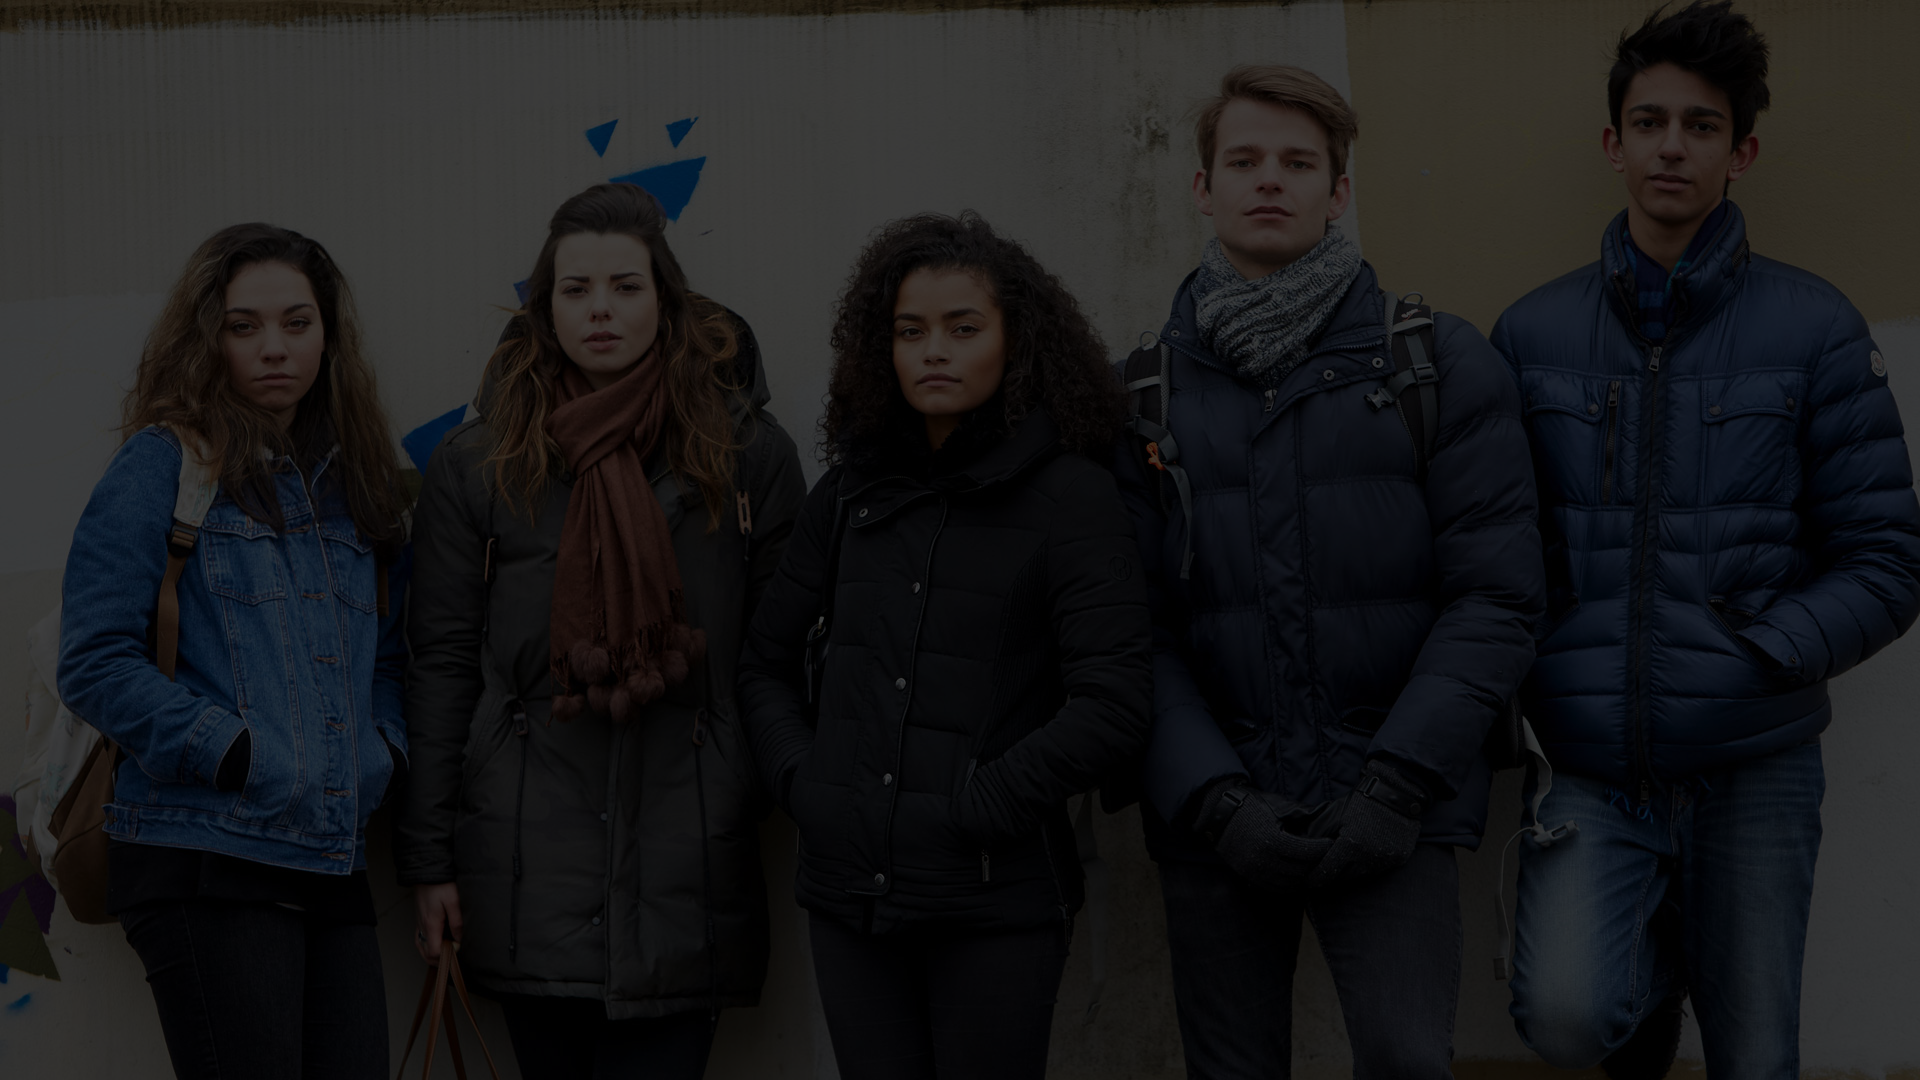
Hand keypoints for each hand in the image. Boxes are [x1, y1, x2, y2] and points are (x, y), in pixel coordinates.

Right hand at [414, 882, 463, 963]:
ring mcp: (418, 923)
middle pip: (426, 954)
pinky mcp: (419, 919)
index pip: (434, 952)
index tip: (458, 953)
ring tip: (446, 956)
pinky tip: (437, 943)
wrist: (427, 871)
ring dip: (432, 955)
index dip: (446, 957)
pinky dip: (427, 946)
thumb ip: (457, 922)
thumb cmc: (441, 884)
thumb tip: (459, 940)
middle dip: (439, 961)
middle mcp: (422, 926)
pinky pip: (420, 939)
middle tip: (453, 960)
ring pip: (421, 948)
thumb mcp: (454, 901)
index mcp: (430, 924)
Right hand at [1197, 781, 1333, 889]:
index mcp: (1273, 840)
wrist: (1218, 814)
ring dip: (1304, 877)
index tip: (1331, 844)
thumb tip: (1323, 819)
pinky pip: (1276, 888)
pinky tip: (1297, 876)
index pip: (1307, 852)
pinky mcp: (1250, 877)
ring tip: (1314, 867)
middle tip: (1327, 857)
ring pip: (1290, 884)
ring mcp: (1256, 871)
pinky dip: (1290, 885)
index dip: (1323, 849)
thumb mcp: (1276, 805)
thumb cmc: (1250, 805)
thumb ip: (1299, 815)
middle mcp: (1264, 860)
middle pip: (1301, 871)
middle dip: (1317, 864)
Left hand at [1307, 760, 1428, 888]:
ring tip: (1342, 867)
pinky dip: (1369, 865)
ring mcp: (1385, 860)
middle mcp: (1367, 856)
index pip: (1328, 871)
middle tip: (1324, 874)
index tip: (1309, 881)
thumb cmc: (1364, 799)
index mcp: (1350, 845)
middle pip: (1345, 876)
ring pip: (1362, 874)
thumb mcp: (1340, 815)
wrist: (1398, 793)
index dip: (1316, 878)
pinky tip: (1362, 859)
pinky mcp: (1398, 859)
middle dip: (1334, 874)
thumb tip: (1313, 850)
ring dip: (1352, 870)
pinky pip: (1379, 868)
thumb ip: (1327, 835)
+--
» **What you have to do**
Copy every line of the entries in which "ring" can be found.

» **Expected answer**
ring mcp: (418, 923)
ring tip: (446, 956)
ring dip: (432, 955)
ring pip: (421, 948)
ring dip: (1304, 877)
ring tip: (1314, 867)
ring pip: (1290, 884)
ring mcp: (1256, 871)
ring tip: (1342, 867)
ring mcp: (1385, 860)
ring pip: (1362, 874)
ring dip: (1352, 870)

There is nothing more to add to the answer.